On Saturday, The New York Times reported that prescription rates for the anti-malarial drug hydroxychloroquine spiked dramatically after President Donald Trump praised it on TV.


"It was at a midday briefing last month that President Trump first used the White House telecast to promote two antimalarial drugs in the fight against the coronavirus," reported Ellen Gabler and Michael H. Keller. "'I think it could be something really incredible,' Mr. Trump said on March 19, noting that while more study was needed, the two drugs had shown 'very, very encouraging results' in treating the virus."

"By that evening, first-time prescriptions of the drugs — chloroquine and hydroxychloroquine — poured into retail pharmacies at more than 46 times the rate of the average weekday, according to an analysis of prescription data by The New York Times," continued the report. "And the nearly 32,000 prescriptions came from across the spectrum — rheumatologists, cardiologists, dermatologists, psychiatrists and even podiatrists, the data shows."

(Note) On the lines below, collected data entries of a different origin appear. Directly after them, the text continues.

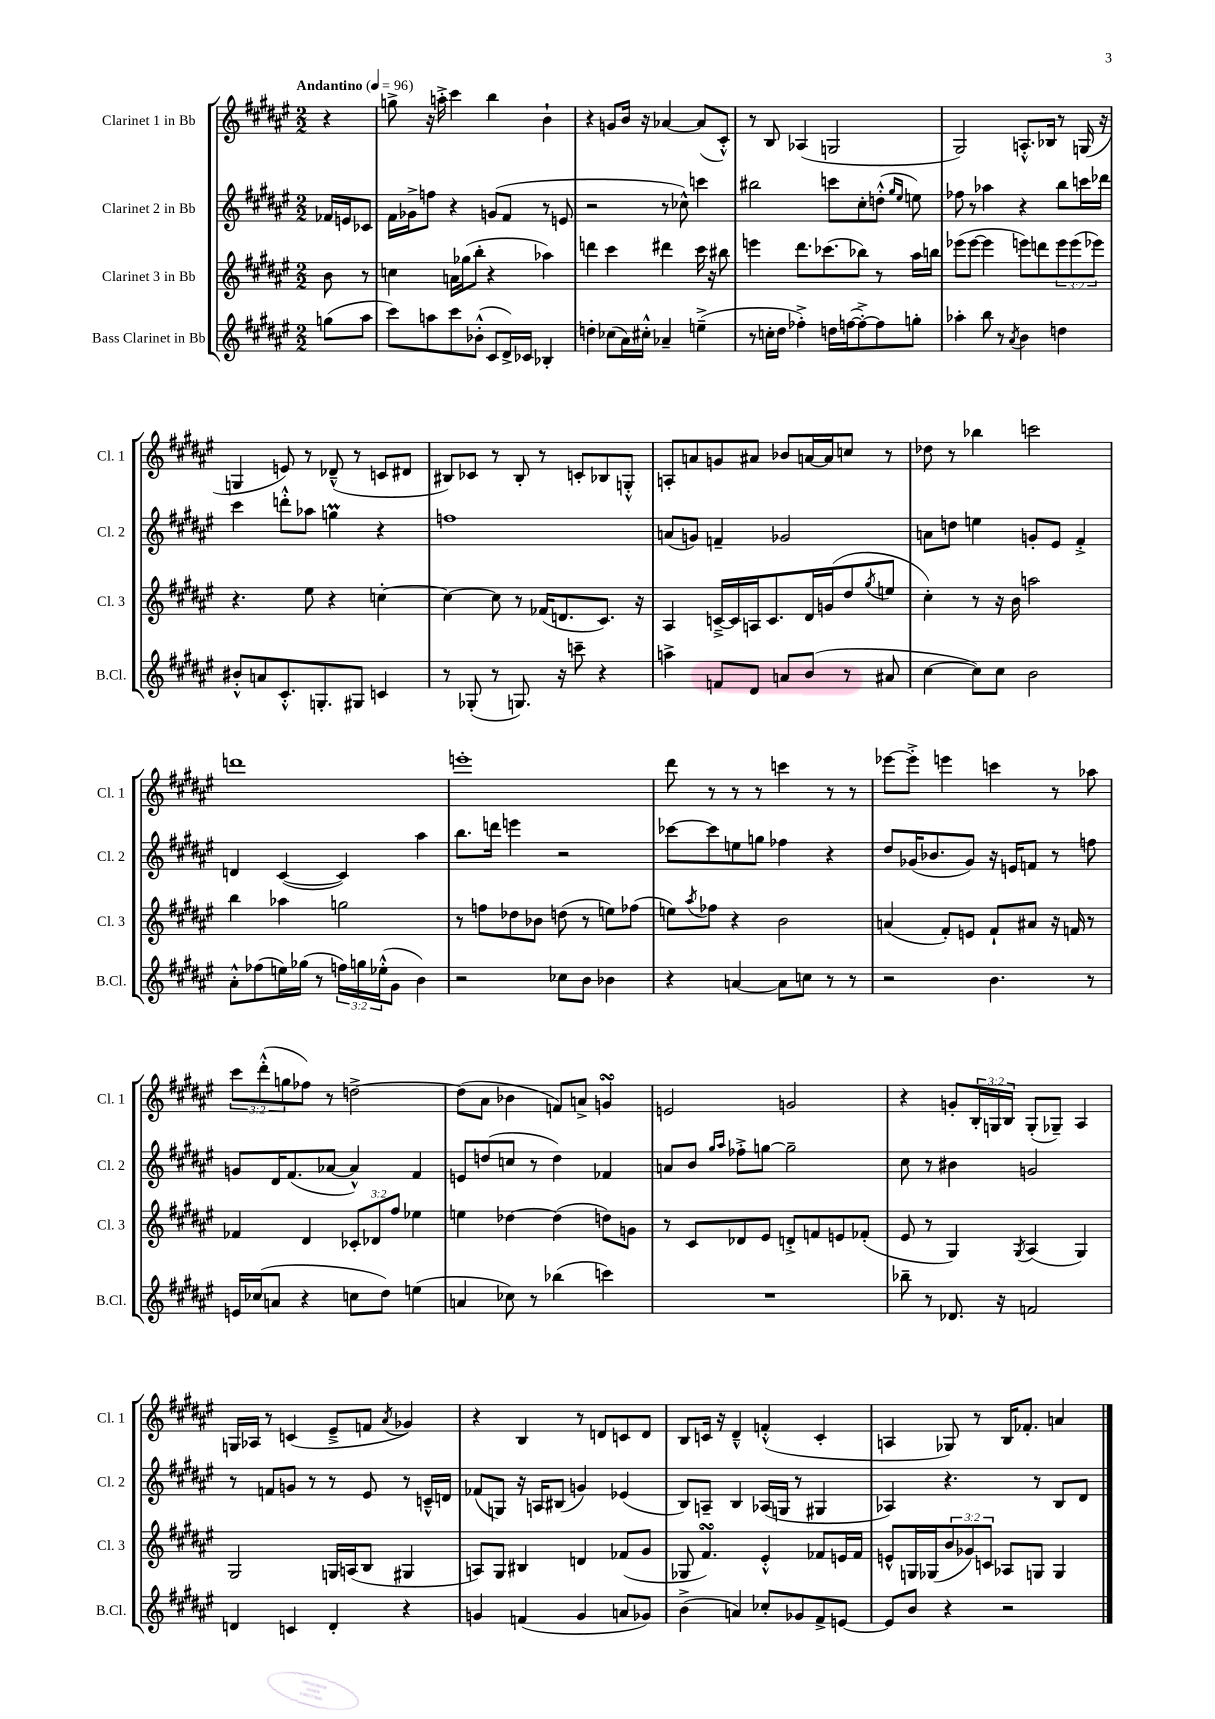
<<
\new StaffGroup <<
\new Staff = "s0" \with { instrumentName = "Clarinet 1 in Bb" shortInstrumentName = "Cl. 1" } {
    \clef treble \key fis \major \numericTimeSignature \time 2/2 \override Staff.TupletNumber.text = #tuplet-number::calc-fraction-text \partial 4 \tempo "Andantino" 4 = 96
    r4 |
    g''8-> r16 a''16-.-> cis'''4 b''4 b'4-! |
    r4 g'8 b'16 r16 aes'4~ aes'8( cis'8-.-^) |
    r8 b8 aes4( g2 |
    gis2) a8.-.-^ bes16 r8 g16( r16 |
    g4 e'8) r8 des'8---^( r8 c'8 dis'8 |
    bis8) ces'8 r8 bis8-. r8 c'8-. bes8 g8-.-^ |
    a8-. a'8 g'8 ais'8 bes'8 a'16~ a'16 c''8 r8 |
    des''8 r8 bes''4 c'''2 |
    d'''1 |
    e'''1-. |
    dis'''8 r8 r8 r8 c'''4 r8 r8 |
    ees'''8~ ees'''8-.-> e'''4 c'''4 r8 aes''8 |
    \tuplet 3/2 { cis'''8 dis'''8-.-^( g''8 } fes''8) r8 d''2~-> |
    d''8( ais'8 bes'4 f'8) a'8-> g'4\turn |
    e'2 g'2 |
    r4 g'8-. \tuplet 3/2 { b16-. g16 b16 } g8-.( ges8--) ais4 |
    g16 aes16 r8 c'4( eis'8---> f'8 \acciaccatura { ais'8 } ges'4) |
    r4 b4 r8 d'8 c'8 d'8 |
    b8 c'16 r16 dis'4---^ f'4-.-^( c'4-. |
    a4 ges8) r8 b16 fes'8.-. a'4 \bar "|." |
}
\new Staff = "s1" \with { instrumentName = "Clarinet 2 in Bb" shortInstrumentName = "Cl. 2" } {
    \clef treble \key fis \major \numericTimeSignature \time 2/2 \partial 4
    fes'16 e'16 ces'8 |
    fis'16 ges'16-> f''8 r4 g'8( fis'8 r8 e'8 |
    r2 r8 ces''8-^) c'''4 |
    bis''2 c'''8 cis''8-. d''8-.-^( \grace { gis''16 eis''16 } e''8) |
    fes''8 r8 aes''4 r4 b''8 c'''16 des'''16 |
    cis'''4 d'''8-.-^ aes''8 g''4\prall r4 |
    f''1 |
    a'8( g'8) f'4-- ges'2 |
    a'8 d''8 e''4 g'8-. eis'8 fis'4-.-> |
    d'4 cis'4~( cis'4) ais''4 |
    b''8. d'''16 e'''4 r2 |
    ces'''8~ ces'''8 e''8 g''8 fes''4 r4 |
    dis''8 ges'16( bes'8. ges'8) r16 e'16 f'8 r8 f''8 |
    g'8 dis'16 fis'8.( aes'8~ aes'4-^) fis'4 |
    e'8 d''8( c''8 r8 d''4) fes'4 |
    a'8 b'8 \grace { gis''16 ais''16 } fes''8-.-> g''8~ g''2-- |
    cis''8 r8 bis'4 g'2 |
    r8 f'8 g'8 r8 r8 eis'8 r8 c'16---^ d'16 |
    fes'8( g8) r16 a16 bis8( g'4) ees'4( |
    b8) a8-- b4 aes16( g16 r8 gis4 |
    aes4) r4. r8 b8 dis'8 \bar "|." |
}
\new Staff = "s2" \with { instrumentName = "Clarinet 3 in Bb" shortInstrumentName = "Cl. 3" } {
    \clef treble \key fis \major \numericTimeSignature \time 2/2 \override Staff.TupletNumber.text = #tuplet-number::calc-fraction-text \partial 4
    b'8 r8 |
    c''4 a'16 ges''16( b''8-. r4 aes''4) |
    d'''4 cis'''4 dis'''4 cis'''16 r16 bis''8 |
    e'''4 dis'''8. ces'''8.( bes''8) r8 ais''16 b''16 |
    ees'''8( ees'''8~ ees'''4 e'''8) d'''8 \tuplet 3/2 { e'''8 e'''8( ees'''8) } |
    r4. eis''8 r4 c''4~-. |
    c''4~ c''8 r8 fes'16( d'8. cis'8.) r16 |
    ais4 c'16~---> c'16 a16 c'8. dis'16 g'16( dis''8 \acciaccatura { gis''8 } e''8 |
    cis''4-.) r8 r16 b'16 a''2 |
    b''4 aes''4 g''2 |
    r8 f''8 des''8 bes'8 d''8( r8 e''8) fes''8( |
    e''8) \acciaccatura { ais''8 } fes''8 r4 b'2 |
    a'4( fis'8-.) e'8 fis'8-! ais'8 r16 f'16 r8 |
    fes'4 dis'4 \tuplet 3/2 { ces'8-. des'8 fis''8 } ees''4 |
    e''4 des''4~ des''4( d''8) g'8 |
    r8 cis'8 des'8 eis'8 d'8-.-> f'8 e'8 fes'8-.( |
    eis'8 r8 gis4) \acciaccatura { gis8 } ais4( gis4) |
    gis2 g16 a16( b8 gis4 |
    a8) gis8 bis4 d'4 fes'8( gis'8 |
    ges8 fis'4.\turn) eis'4-.-^ fes'8 e'16 fes'16 |
    e'8-^ g16 ges16( \tuplet 3/2 { b'8 ges'8) c'8 } aes8 g8 g4 \bar "|." |
}
\new Staff = "s3" \with { instrumentName = "Bass Clarinet in Bb" shortInstrumentName = "B.Cl." } {
    \clef treble \key fis \major \numericTimeSignature \time 2/2 \override Staff.TupletNumber.text = #tuplet-number::calc-fraction-text \partial 4
    g''8( ais''8 |
    cis'''8) a''8 cis'''8 bes'8-.-^( cis'8 dis'16->) ces'16 bes4-. |
    d''4-. ces''8( ais'16) cis''16-.-^ aes'4-- e''4--->( |
    r8 c''16-. dis''16 fes''4-.->) d''16 f''16~( f''8~-.->) f''8 g''8-. |
    aes''4-. b''8 r8 \acciaccatura { ais'8 } b'4 d''4 |
    bis'8-.-^ a'8 cis'8.-.-^ g8.-. gis8 c'4 |
    r8 ges8-.( r8 g8.) r16 c'''8-- r4 |
    a''4-> f'8 dis'8 a'8 b'8( r8 ais'8 |
    cis''4~ cis''8) cis''8 b'2 |
    ais'8-.-^ fes''8( e''16) ges''16( r8 \tuplet 3/2 { f''16) g''16 ees''16-.-^( } gis'8 b'4) |
    r2 ces''8 b'8 bes'4 |
    r4 a'4~ a'8 c''8 r8 r8 |
    r2 b'4. r8 |
    e'16 ces''16( a'8 r4 c''8 dis''8) e''4( |
    a'4 ces''8) r8 bes''4( c'''4) |
    R1 |
    bes''8-- r8 des'8. r16 f'2 |
    d'4 c'4 d'4-. r4 |
    g'4 f'4( g'4 a'8 ges'8) |
    b'4->( a'4) ces''8-. ges'8 fis'8-> e'8~ |
    e'8 b'8 r4 r2 \bar "|." |
}
>>
>>
\layout { \context { \Score \remove "Bar_number_engraver" } }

There remains no solid evidence that hydroxychloroquine improves the health outcomes of patients with COVID-19. Indeed, recent studies have suggested it leads to a higher death rate, and some tests had to be aborted because of its catastrophic side effects including cardiac arrythmia. Meanwhile, lupus patients, who also rely on the drug to suppress their immune system, have faced critical shortages.

In recent days, the president has been far more muted on the subject of hydroxychloroquine as new studies have come in casting doubt on its use in COVID-19 cases.